Existem tantas teorias da conspiração sobre Dolly Parton e vacinas

Teorias da conspiração em torno A recente morte da cantora e filantropa Dolly Parton inundou a internet, fazendo referência a tudo, desde rituais satânicos até clonagem. Mas uma teoria da conspiração dominou todas as outras: a alegação de que a morte de Parton foi causada por um “câncer turbo” provocado pela vacina Covid.
Não há evidências que apoiem a afirmação de que a morte de Parton tenha algo a ver com a vacina. Parton, 80, morreu após “uma curta batalha contra o câncer”, disse sua família em comunicado. Em maio, Parton compartilhou que estava respondendo bem ao tratamento relacionado ao sistema imunológico e ao sistema digestivo.
Em 2020, a cantora doou US$ 1 milhão para financiar pesquisas de apoio à vacina. No ano seguinte, ela se filmou tomando a vacina, cantando uma versão adaptada de seu hit Jolene antes de receber o tiro. “Vacina, vacina, vacina, vacina, estou implorando, por favor, não hesite”, cantou Parton em um vídeo.
Agora, vários teóricos da conspiração de direita influentes e especialistas alinhados ao MAGA passaram os últimos dias alegando – ou, em muitos casos, sugerindo – que a vacina matou Parton.
“Dolly Parton foi mais uma vítima da vacina Covid?” O apresentador de rádio de extrema direita Wayne Allyn Root, que recentemente entrevistou o presidente Donald Trump em seu programa, escreveu no X. “Ela tomou a vacina na TV. Ela mudou o nome de seu hit ‘Jolene Jolene’ para ‘Vaccine, Vaccine’. Ela encorajou os fãs a entenderem. Agora ela está morta de câncer. Isso soa como mais um caso de “câncer turbo”. Descanse em paz, Dolly.” (No início deste mês, Root instou Trump a declarar uma emergência nacional durante as eleições intercalares, quando teve o presidente no seu programa. “Deixe-me apenas dizer, coisas estranhas aconteceram, ok?” Trump respondeu.)
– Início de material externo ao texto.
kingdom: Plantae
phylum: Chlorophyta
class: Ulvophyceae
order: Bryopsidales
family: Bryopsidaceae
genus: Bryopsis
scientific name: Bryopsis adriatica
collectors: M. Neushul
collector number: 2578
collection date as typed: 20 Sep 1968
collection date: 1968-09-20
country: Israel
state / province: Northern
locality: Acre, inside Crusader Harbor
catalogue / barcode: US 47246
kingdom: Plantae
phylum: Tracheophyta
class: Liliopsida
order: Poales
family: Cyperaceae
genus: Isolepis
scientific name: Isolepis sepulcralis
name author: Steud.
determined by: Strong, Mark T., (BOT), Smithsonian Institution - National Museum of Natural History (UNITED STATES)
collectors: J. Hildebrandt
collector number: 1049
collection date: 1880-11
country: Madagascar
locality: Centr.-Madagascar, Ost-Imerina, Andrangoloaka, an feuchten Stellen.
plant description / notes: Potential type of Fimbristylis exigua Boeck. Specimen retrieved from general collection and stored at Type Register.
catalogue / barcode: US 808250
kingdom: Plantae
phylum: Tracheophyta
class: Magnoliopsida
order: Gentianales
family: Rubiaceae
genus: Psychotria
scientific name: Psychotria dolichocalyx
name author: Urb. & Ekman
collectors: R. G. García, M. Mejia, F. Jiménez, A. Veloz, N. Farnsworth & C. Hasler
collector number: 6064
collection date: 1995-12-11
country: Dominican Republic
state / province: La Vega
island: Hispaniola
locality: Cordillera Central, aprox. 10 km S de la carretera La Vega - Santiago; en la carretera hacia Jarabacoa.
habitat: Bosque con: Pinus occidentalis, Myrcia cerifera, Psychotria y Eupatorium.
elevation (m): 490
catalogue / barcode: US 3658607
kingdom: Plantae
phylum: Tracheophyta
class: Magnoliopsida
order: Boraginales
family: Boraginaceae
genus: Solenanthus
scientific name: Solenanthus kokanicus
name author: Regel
“Dolly Parton pensou que estava fazendo a coisa certa ao apoiar a injeção Moderna mRNA Covid”, escreveu Toby Rogers, que trabalha com o Brownstone Institute, um think tank fundado para se opor às restrições da Covid e que tem laços profundos com a administração Trump, no X. “Mas pode muito bem tê-la matado.” O Instituto Brownstone foi fundado por Jeffrey Tucker, um aliado próximo do secretário de Saúde Robert F. Kennedy Jr., que há muito minou a confiança numa variedade de vacinas.
Embora Kennedy não tenha comentado publicamente a morte de Parton, ele passou os últimos dias culpando os bloqueios da Covid pelas mortes relacionadas ao sarampo, após as mortes relacionadas ao sarampo de duas pessoas não vacinadas na Pensilvânia esta semana.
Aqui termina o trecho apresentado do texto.